● Kegiatan Latihan
a) Jawablah pertanyaan berikut berdasarkan kutipan halaman.
(i) Pada era siapa penaklukan kota Al-Quds terjadi?
(ii) Nabi Muhammad saw bertindak sebagai apa saat shalat berjamaah dengan para nabi dan rasul di Masjid Al-Aqsha?
(iii) Menurut alasan ketiga, kepada siapa Allah akan mewariskan bumi yang diberkahi?
b) Salin bagian kutipan halaman di antara "Berita penakulukan itu" dan "menunjukkan hal tersebut.", termasuk kedua batas itu.

● Kutipan Halaman
-------------------------
“Mahasuci Allah, yang telah memperjalankan hamba-Nya pada suatu malam dari Al-Masjidil Haram ke Al-Masjidil Aqsha yang telah Kami berkahi sekelilingnya agar Kami perlihatkan kepadanya sebagian dari tanda-tanda (kebesaran) Kami.” (QS Al-Isra’[7]: 01)
Ayat di atas menjelaskan keterkaitan antara Masjidil Haram dan Masjid Al-Aqsha. Dua masjid penting umat Islam. Ada sebuah pertanyaan yang muncul dari keterkaitan dua masjid ini dan peristiwa Isra’ Mi’raj: Mengapa penaklukan kota Al-Quds tidak terjadi pada zaman Nabi Muhammad saw, tetapi justru terjadi pada era Umar bin al-Khatthab ra?
Berita penakulukan itu mulai terlihat sejak dipilihnya Masjid Al-Aqsha sebagai tempat transit Nabi Muhammad saw sebelum beliau mi’râj ke langit dan Sidratil Muntaha. Beliau bahkan sempat mendirikan shalat di sana, berjamaah dengan para nabi dan rasul utusan Allah, bertindak sebagai imam mereka. Bukankah Allah juga sanggup memperjalankan beliau secara langsung dari Masjid Al-Haram di Mekah ke Sidratil Muntaha? Mengapa harus melalui Masjid Al-Aqsha?
Pertama, tentu tempat ini memiliki keutamaan dan sejarah penting. Allah ingin menunjukkan hal tersebut.
Kedua, Allah ingin memberitahu keterkaitan semua risalah di bumi-Nya dengan bumi yang diberkahi tersebut.
Ketiga, Allah hanya akan mewariskan bumi yang diberkahi tersebut kepada kaum yang beriman, dari kalangan manapun, tanpa membedakan jenis kelamin dan etnis mereka.
Terbebasnya Masjid Al-Aqsha melalui tangan-tangan pasukan muslimin pada era Umar, memberikan nuansa cerita perjuangan yang berkesinambungan. Sekaligus menggambarkan bahwa pembebasan Al-Quds tidak bergantung pada figur personal (saja), tetapi lebih kepada keshalihan kolektif.
-------------------------
● Data
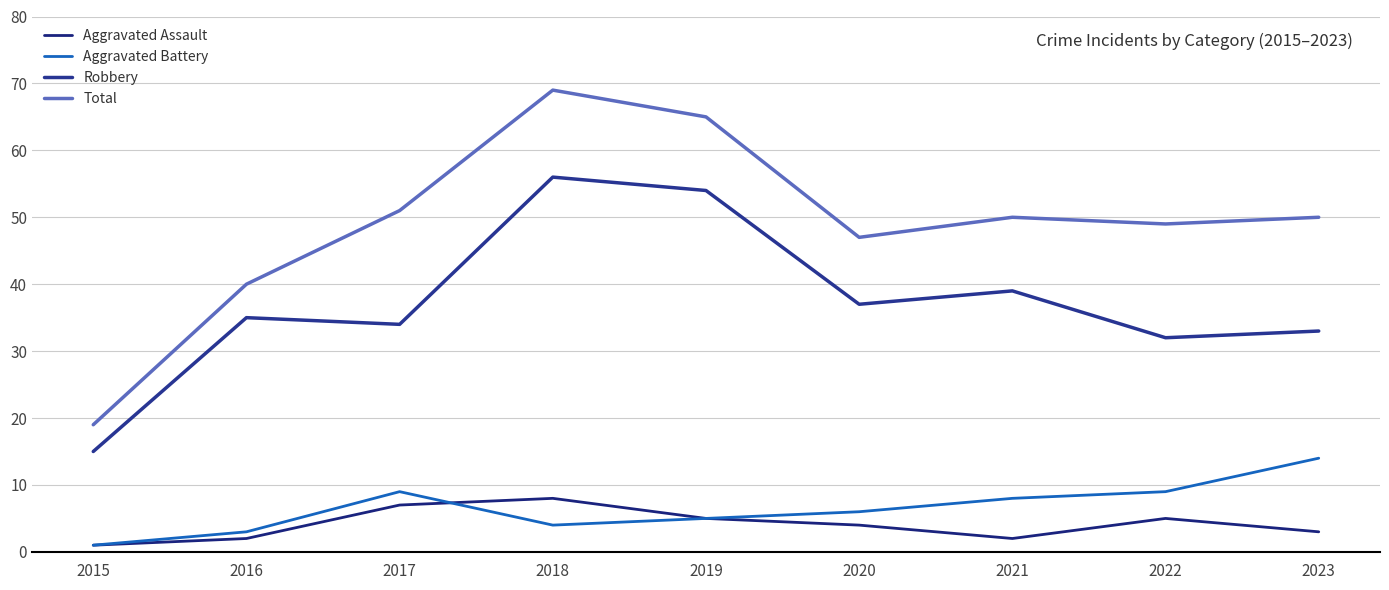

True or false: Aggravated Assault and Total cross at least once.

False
-------------------------
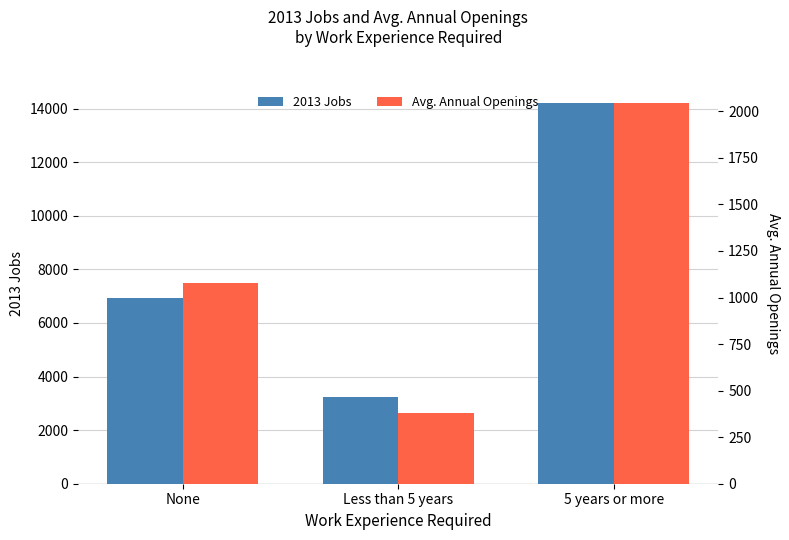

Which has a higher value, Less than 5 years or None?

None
-------------------------
● Jawaban Latihan
a)
(i) Pada era Umar bin al-Khatthab ra.
(ii) Sebagai imam mereka.
(iii) Kepada kaum yang beriman, dari kalangan manapun, tanpa membedakan jenis kelamin dan etnis mereka.

b)
Berita penakulukan itu mulai terlihat sejak dipilihnya Masjid Al-Aqsha sebagai tempat transit Nabi Muhammad saw sebelum beliau mi’râj ke langit dan Sidratil Muntaha. Beliau bahkan sempat mendirikan shalat di sana, berjamaah dengan para nabi dan rasul utusan Allah, bertindak sebagai imam mereka. Bukankah Allah juga sanggup memperjalankan beliau secara langsung dari Masjid Al-Haram di Mekah ke Sidratil Muntaha? Mengapa harus melalui Masjid Al-Aqsha?
Pertama, tentu tempat ini memiliki keutamaan dan sejarah penting. Allah ingin menunjukkan hal tersebut.